The authors note that the 2007 vintage had 23% of loans with equal to or greater than 80% LTV and 18% with FICO scores below 660. The 2006 vintage was composed of 23% subprime mortgages and 15% interest-only loans. These vintages were purchased in a concentration of zip codes which had historically poor mortgage performance, according to an analysis done by the Columbia Business School.
Former Federal Reserve Bank of St. Louis President Bill Poole, a Professor at Johns Hopkins when I was a graduate student, noted in this week's conference at the Witherspoon Institute that the big bailout costs have been for Fannie Mae and Freddie Mac. According to his estimate, they stand at $150 billion and counting.
In the Stern book, the authors quote Minneapolis Fed President Narayana Kocherlakota as saying that the Federal Reserve's balance sheet in twenty years will likely still have $250 billion of mortgage backed securities on the books. Unwinding the Fed's $2 trillion balance sheet will not be easy, as we've written about before.

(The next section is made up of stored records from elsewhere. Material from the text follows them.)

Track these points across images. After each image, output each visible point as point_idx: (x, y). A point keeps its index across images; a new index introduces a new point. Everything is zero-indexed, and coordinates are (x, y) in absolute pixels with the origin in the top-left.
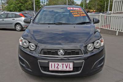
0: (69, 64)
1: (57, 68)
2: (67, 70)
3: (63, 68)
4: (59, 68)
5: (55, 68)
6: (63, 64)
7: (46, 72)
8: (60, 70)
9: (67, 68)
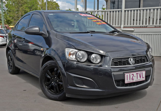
0: (142, 73)
1: (132, 79)
2: (141, 80)
3: (137, 79)
4: (133, 79)
5: (130, 80)
6: (137, 74)
7: (121, 87)
8: (134, 81)
9: (140, 78)
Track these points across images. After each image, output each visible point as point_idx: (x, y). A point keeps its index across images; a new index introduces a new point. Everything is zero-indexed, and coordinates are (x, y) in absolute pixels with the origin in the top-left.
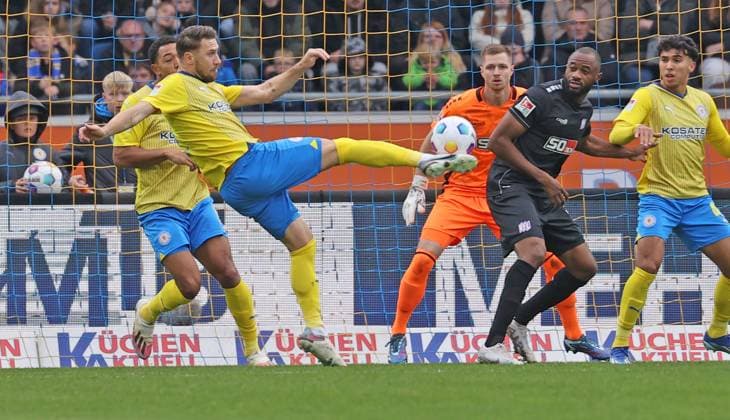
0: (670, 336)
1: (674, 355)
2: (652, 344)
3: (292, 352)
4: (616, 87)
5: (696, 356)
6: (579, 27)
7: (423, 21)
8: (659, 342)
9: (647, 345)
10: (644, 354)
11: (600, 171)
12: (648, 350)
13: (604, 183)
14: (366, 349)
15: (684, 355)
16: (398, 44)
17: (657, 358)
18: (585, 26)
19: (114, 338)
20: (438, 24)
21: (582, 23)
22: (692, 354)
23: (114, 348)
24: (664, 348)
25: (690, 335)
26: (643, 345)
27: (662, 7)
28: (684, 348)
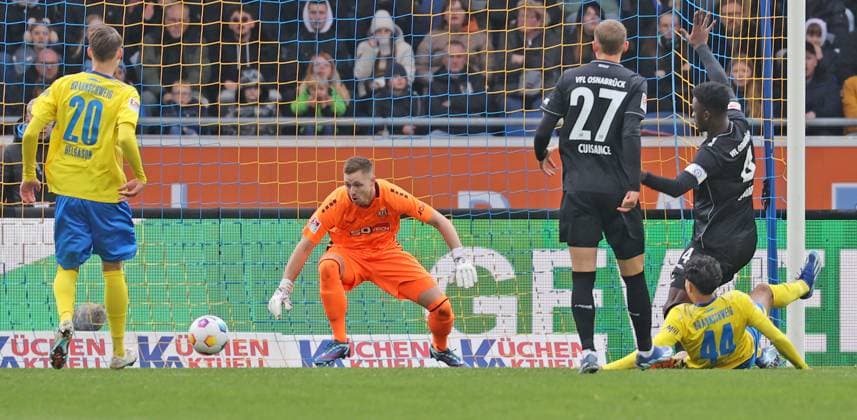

Right now, 59% of all financial sector liabilities are underwritten by taxpayers in some way.
Having at look at today's V-Lab, among the Global Systemic Risk Top 10 Banks, we find at the top in descending order, Deutsche Bank, BNP Paribas, Credit Agricole, and Barclays plc. We find a German bank, two French banks, and a British bank. No European capital will be immune from the ongoing stalemate in the euro crisis, whether in the currency union or not. Incidentally, Bank of America is also in the top 10.
It's great food for thought, and if you're so inclined, beyond reading "Guaranteed to Fail," have a look around at the V-Lab.